= Your task =
Convert every line of the records below into a JSON list of strings, with one string per line and no blank lines. Omit the picture lines.

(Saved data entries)
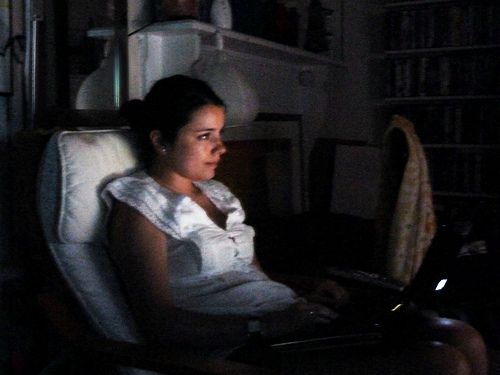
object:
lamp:
[190, 32, 260, 131]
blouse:
[100, 174, 299, 308]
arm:
[105, 203, 304, 337]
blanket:
[383, 114, 437, 287]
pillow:
[45, 132, 137, 245]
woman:
[101, 72, 359, 363]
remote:
[318, 262, 394, 297]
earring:
[160, 149, 166, 152]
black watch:
[246, 315, 266, 338]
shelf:
[358, 87, 497, 110]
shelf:
[414, 141, 499, 158]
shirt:
[95, 163, 303, 316]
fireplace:
[220, 135, 291, 247]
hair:
[120, 74, 224, 163]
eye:
[197, 134, 208, 141]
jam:
[136, 127, 172, 160]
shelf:
[175, 20, 320, 83]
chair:
[381, 113, 438, 284]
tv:
[497, 87, 498, 252]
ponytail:
[118, 98, 145, 126]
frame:
[252, 110, 304, 219]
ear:
[145, 130, 166, 153]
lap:
[227, 294, 473, 375]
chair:
[40, 126, 197, 372]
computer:
[249, 213, 470, 357]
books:
[376, 23, 496, 142]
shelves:
[373, 33, 500, 57]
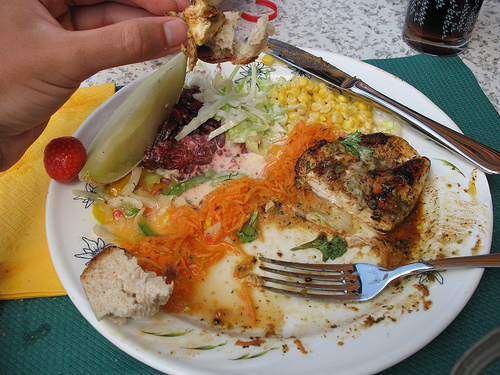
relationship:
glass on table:
[384, 12, 481, 71] [323, 15, 385, 63]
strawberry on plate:
[56, 145, 88, 183] [46, 209, 92, 264]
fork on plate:
[258, 220, 478, 331] [46, 209, 92, 264]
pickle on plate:
[87, 87, 175, 205] [46, 209, 92, 264]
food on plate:
[82, 59, 436, 373] [46, 209, 92, 264]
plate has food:
[46, 209, 92, 264] [82, 59, 436, 373]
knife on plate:
[262, 33, 466, 119] [46, 209, 92, 264]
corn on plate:
[288, 78, 375, 132] [46, 209, 92, 264]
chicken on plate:
[312, 166, 432, 230] [46, 209, 92, 264]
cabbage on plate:
[198, 83, 256, 194] [46, 209, 92, 264]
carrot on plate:
[82, 59, 436, 373] [46, 209, 92, 264]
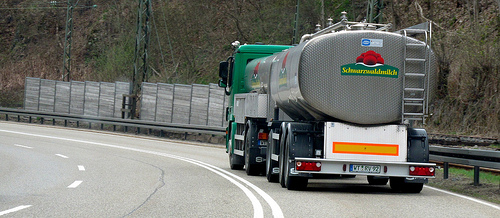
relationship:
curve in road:
[10, 106, 490, 214] [29, 119, 489, 216]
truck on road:
[221, 22, 444, 200] [3, 105, 496, 214]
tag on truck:
[348, 47, 407, 77] [223, 16, 441, 186]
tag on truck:
[323, 121, 406, 162] [221, 22, 444, 200]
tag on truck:
[323, 121, 406, 162] [223, 16, 441, 186]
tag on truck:
[323, 121, 406, 162] [221, 26, 430, 192]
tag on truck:
[323, 123, 405, 163] [216, 13, 434, 195]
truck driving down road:
[221, 22, 444, 200] [29, 119, 489, 216]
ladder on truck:
[397, 23, 429, 124] [223, 16, 441, 186]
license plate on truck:
[349, 164, 382, 174] [223, 16, 441, 186]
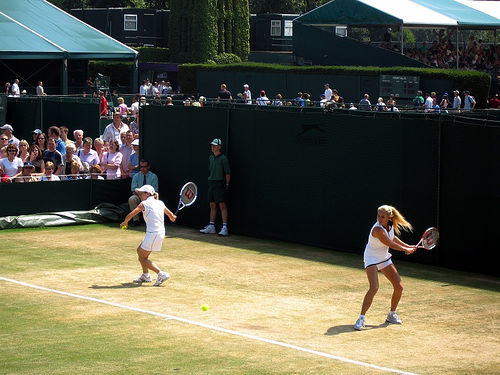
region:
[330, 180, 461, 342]
woman playing tennis on court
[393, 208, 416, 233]
brown hair waving in wind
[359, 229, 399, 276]
white tennis top on woman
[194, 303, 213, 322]
yellow tennis ball in air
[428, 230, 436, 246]
red logo on racket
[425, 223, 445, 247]
red and white racket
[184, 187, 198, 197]
red logo on racket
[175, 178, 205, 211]
red and white racket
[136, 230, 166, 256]
white tennis shorts on woman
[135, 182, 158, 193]
white hat on head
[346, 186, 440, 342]
woman playing tennis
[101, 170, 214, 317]
woman playing tennis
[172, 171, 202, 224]
recket with a red W on it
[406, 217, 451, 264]
racket in a woman's hand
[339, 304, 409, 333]
white shoes on a tennis player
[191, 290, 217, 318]
yellow ball in the air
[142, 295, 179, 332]
white line on the court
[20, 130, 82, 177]
spectators on the sidelines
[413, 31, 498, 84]
people in the stands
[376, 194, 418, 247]
long hair on a woman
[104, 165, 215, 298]
woman playing tennis on tennis court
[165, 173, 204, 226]
tennis racket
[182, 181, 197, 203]
tennis racket brand name on tennis netting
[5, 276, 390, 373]
white line drawn on tennis court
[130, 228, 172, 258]
white tennis skirt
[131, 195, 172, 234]
short sleeve white shirt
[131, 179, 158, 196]
tennis hat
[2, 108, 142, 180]
tennis spectators behind green tarp fence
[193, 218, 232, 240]
pair of white sneakers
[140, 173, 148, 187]
tie around man's neck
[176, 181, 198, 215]
blue metal tennis racquet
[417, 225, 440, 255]
red and white tennis racquet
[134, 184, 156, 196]
white cap on head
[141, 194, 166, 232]
white cotton sleeveless shirt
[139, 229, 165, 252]
white cotton tennis skirt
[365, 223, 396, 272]
white cotton tennis dress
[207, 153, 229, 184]
green cotton polo shirt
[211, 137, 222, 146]
white cap on head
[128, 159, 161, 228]
man sitting on chair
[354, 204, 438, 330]
girl holding tennis racquet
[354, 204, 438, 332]
woman holding a tennis racket with both hand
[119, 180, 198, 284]
woman holding a tennis racket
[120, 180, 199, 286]
woman wearing a white cap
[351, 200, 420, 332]
girl with ponytail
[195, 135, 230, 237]
man standing on tennis court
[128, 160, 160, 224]
man wearing a tie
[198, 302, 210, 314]
tennis ball in mid-air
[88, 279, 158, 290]
woman's shadow on tennis court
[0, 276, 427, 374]
white line on the court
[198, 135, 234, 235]
man wearing dark short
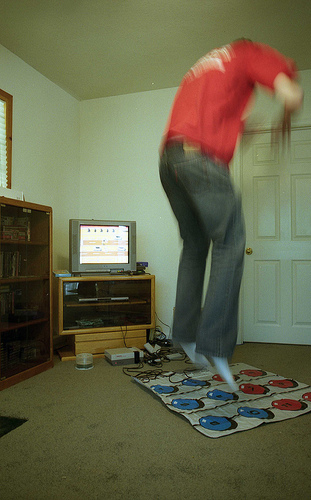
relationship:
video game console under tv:
[105, 345, 144, 364] [69, 218, 136, 273]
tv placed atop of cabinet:
[69, 218, 136, 273] [56, 270, 155, 360]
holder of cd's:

= Answer box =
[
  "object:",
  "lamp:",
  "[190, 32, 260, 131]",
  "blouse:",
  "[100, 174, 299, 308]",
  "arm:",
  "[105, 203, 304, 337]",
  "blanket:",
  "[383, 114, 437, 287]",
  "pillow:",
  "[45, 132, 137, 245]",
  "woman:",
  "[101, 72, 359, 363]",
  "remote:",
  "[318, 262, 394, 297]",
  "earring:",
  "[160, 149, 166, 152]",
  "black watch:",
  "[246, 315, 266, 338]",
  "shelf:",
  "[358, 87, 497, 110]",
  "shelf:",
  "[414, 141, 499, 158]",
  "shirt:",
  "[95, 163, 303, 316]",
  "fireplace:",
  "[220, 135, 291, 247]",
  "hair:",
  "[120, 74, 224, 163]",
  "eye:",
  "[197, 134, 208, 141]",
  "jam:",
  "[136, 127, 172, 160]",
  "shelf:",
  "[175, 20, 320, 83]",
  "chair:",
  "[381, 113, 438, 284]",
  "tv:",
  "[497, 87, 498, 252]",
  "ponytail:",
  "[118, 98, 145, 126]",
  "frame:",
  "[252, 110, 304, 219]",
  "ear:",
  "[145, 130, 166, 153]",
  "lap:",
  "[227, 294, 473, 375]",
  "chair:",
  "[40, 126, 197, 372]",
  "computer:",
  "[249, 213, 470, 357]",
  "books:",
  "[376, 23, 496, 142]",
  "shelves:",
  "[373, 33, 500, 57]",
  "relationship:",
  "glass on table:",
  "[384, 12, 481, 71] [323, 15, 385, 63]",
  "strawberry on plate:",
  "[56, 145, 88, 183] [46, 209, 92, 264]",
  "fork on plate:",
  "[258, 220, 478, 331] [46, 209, 92, 264]",
  "pickle on plate:",
  "[87, 87, 175, 205] [46, 209, 92, 264]",
  "food on plate:",
  "[82, 59, 436, 373] [46, 209, 92, 264]",
  "plate has food:",
  "[46, 209, 92, 264] [82, 59, 436, 373]",
  "knife on plate:",
  "[262, 33, 466, 119] [46, 209, 92, 264]",
  "corn on plate:",
  "[288, 78, 375, 132] [46, 209, 92, 264]",
  "chicken on plate:",
  "[312, 166, 432, 230] [46, 209, 92, 264]",
  "cabbage on plate:",
  "[198, 83, 256, 194] [46, 209, 92, 264]",
  "carrot on plate:",
  "[82, 59, 436, 373] [46, 209, 92, 264]",
  "relationship:",
  "curve in road:",
  "[10, 106, 490, 214] [29, 119, 489, 216]",
  "truck on road:",
  "[221, 22, 444, 200] [3, 105, 496, 214]",
  "tag on truck:",
  "[348, 47, 407, 77] [223, 16, 441, 186]",
  "tag on truck:",
  "[323, 121, 406, 162] [221, 22, 444, 200]",
  "tag on truck:",
  "[323, 121, 406, 162] [223, 16, 441, 186]",
  "tag on truck:",
  "[323, 121, 406, 162] [221, 26, 430, 192]",
  "tag on truck:",
  "[323, 123, 405, 163] [216, 13, 434, 195]",
  "truck driving down road:",
  "[221, 22, 444, 200] [29, 119, 489, 216]",
  "ladder on truck:",
  "[397, 23, 429, 124] [223, 16, 441, 186]",
  "license plate on truck:",
  "[349, 164, 382, 174] [223, 16, 441, 186]",
  "region:",
  "[330, 180, 461, 342]",
  "woman playing tennis on court",
  "[393, 208, 416, 233]",
  "brown hair waving in wind",
  "[359, 229, 399, 276]",
  "white tennis top on woman",
  "[194, 303, 213, 322]",
  "yellow tennis ball in air",
  "[428, 230, 436, 246]",
  "red logo on racket",
  "[425, 223, 445, 247]",
  "red and white racket",
  "[184, 187, 198, 197]",
  "red logo on racket",
  "[175, 178, 205, 211]",
  "red and white racket",
  "[136, 230, 166, 256]",
  "white tennis shorts on woman",
  "[135, 182, 158, 193]",
  "white hat on head",
  "[346, 186, 440, 342]",
  "woman playing tennis",
  "[101, 170, 214, 317]",
  "woman playing tennis",
  "[172, 171, 202, 224]",
  "recket with a red W on it",
  "[406, 217, 451, 264]",
  "racket in a woman's hand",
  "[339, 304, 409, 333]",
  "white shoes on a tennis player",
  "[191, 290, 217, 318]",
  "yellow ball in the air",
  "[142, 295, 179, 332]",
  "white line on the court",
  "[20, 130, 82, 177]",
  "spectators on the sidelines",
  "[413, 31, 498, 84]",
  "people in the stands",
  "[376, 194, 418, 247]",
  "long hair on a woman",
  "[104, 165, 215, 298]",
  "woman playing tennis on tennis court",
  "[165, 173, 204, 226]",
  "tennis racket",
  "[182, 181, 197, 203]",
  "tennis racket brand name on tennis netting",
  "[5, 276, 390, 373]",
  "white line drawn on tennis court",
  "[130, 228, 172, 258]",
  "white tennis skirt",
  "[131, 195, 172, 234]",
  "short sleeve white shirt",
  "[131, 179, 158, 196]",
  "tennis hat",
  "[2, 108, 142, 180]",
  "tennis spectators behind green tarp fence",
  "[193, 218, 232, 240]",
  "pair of white sneakers",
  "[140, 173, 148, 187]",
  "tie around man's neck",
  "[176, 181, 198, 215]",
  "blue metal tennis racquet",
  "[417, 225, 440, 255]",
  "red and white tennis racquet",
  "[134, 184, 156, 196]",
  "white cap on head",
  "[141, 194, 166, 232]",
  "white cotton sleeveless shirt",
  "[139, 229, 165, 252]",
  "white cotton tennis skirt",
  "[365, 223, 396, 272]",
  "white cotton tennis dress",
  "[207, 153, 229, 184]",
  "green cotton polo shirt",
  "[211, 137, 222, 146]",
  "white cap on head",
  "[128, 159, 161, 228]",
  "man sitting on chair",
  "[354, 204, 438, 330]",
  "girl holding tennis racquet",
  "[354, 204, 438, 332]",
  "woman holding a tennis racket with both hand",
  "[119, 180, 198, 284]",
  "woman holding a tennis racket",
  "[120, 180, 199, 286]",
  "woman wearing a white cap",
  "[351, 200, 420, 332]",
  "girl with ponytail",
  "[195, 135, 230, 237]",
  "man standing on tennis court",
  "[128, 160, 160, 224]",
  "man wearing a tie",
  "[198, 302, 210, 314]",
  "tennis ball in mid-air",
  "[88, 279, 158, 290]",
  "woman's shadow on tennis court",
  "[0, 276, 427, 374]",
  "white line on the court",
  "[198, 135, 234, 235]",
  "man wearing dark short",
  "relationship:",
  "video game console under tv:",
  "[105, 345, 144, 364] [69, 218, 136, 273]",
  "tv placed atop of cabinet:",
  "[69, 218, 136, 273] [56, 270, 155, 360]",
  "holder of cd's:"
]